• **Aim of the task**
Edit the stretch from the line containing "Rank the categories" through the line containing "Row 0, Row 1", replacing "lowest" with "smallest" and leaving everything else unchanged. Give back only those lines.
[[ Source material, beginning ]]
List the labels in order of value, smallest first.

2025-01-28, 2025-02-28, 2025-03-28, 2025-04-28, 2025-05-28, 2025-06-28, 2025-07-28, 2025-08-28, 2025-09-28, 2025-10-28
[[ Source material, end ]]
[[ Source material, beginning ]]
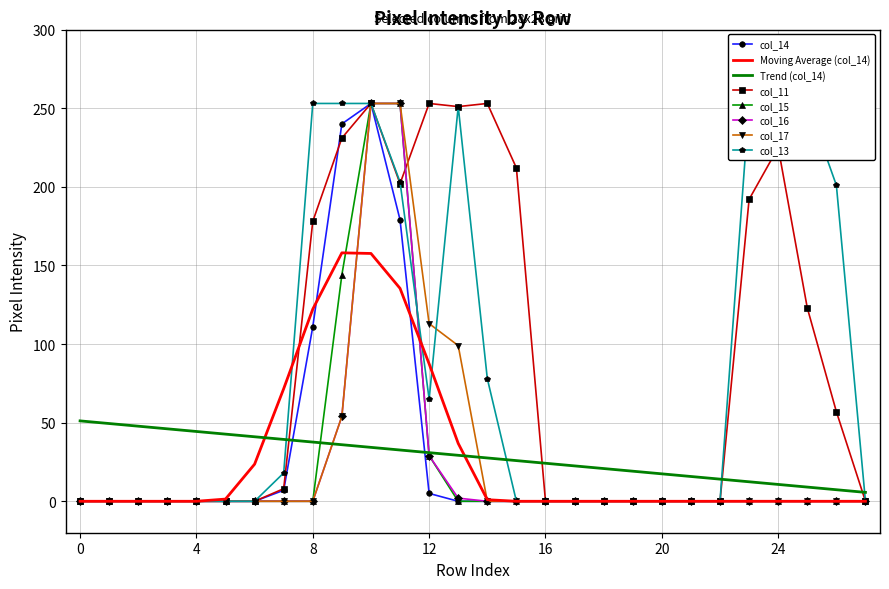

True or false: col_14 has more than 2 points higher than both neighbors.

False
[[ Source material, end ]]
[[ Source material, beginning ]]
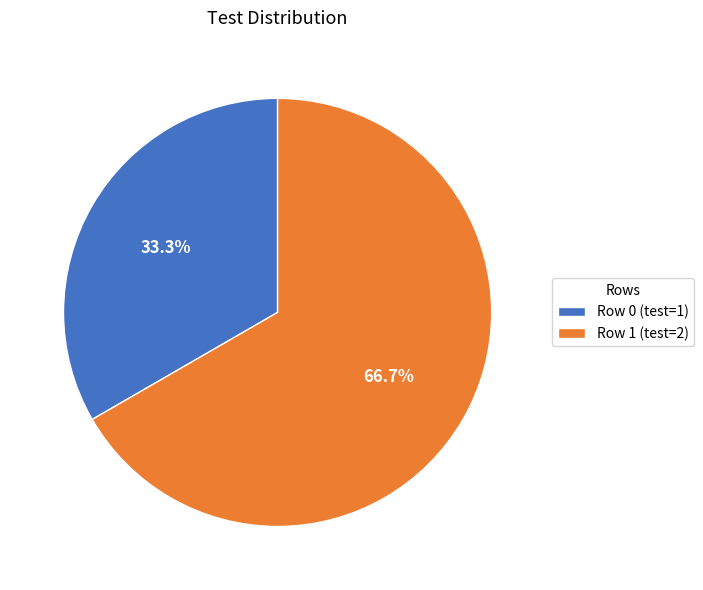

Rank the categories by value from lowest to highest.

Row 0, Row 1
[[ Source material, end ]]
• **Output of the task**
Rank the categories by value from smallest to highest.

Row 0, Row 1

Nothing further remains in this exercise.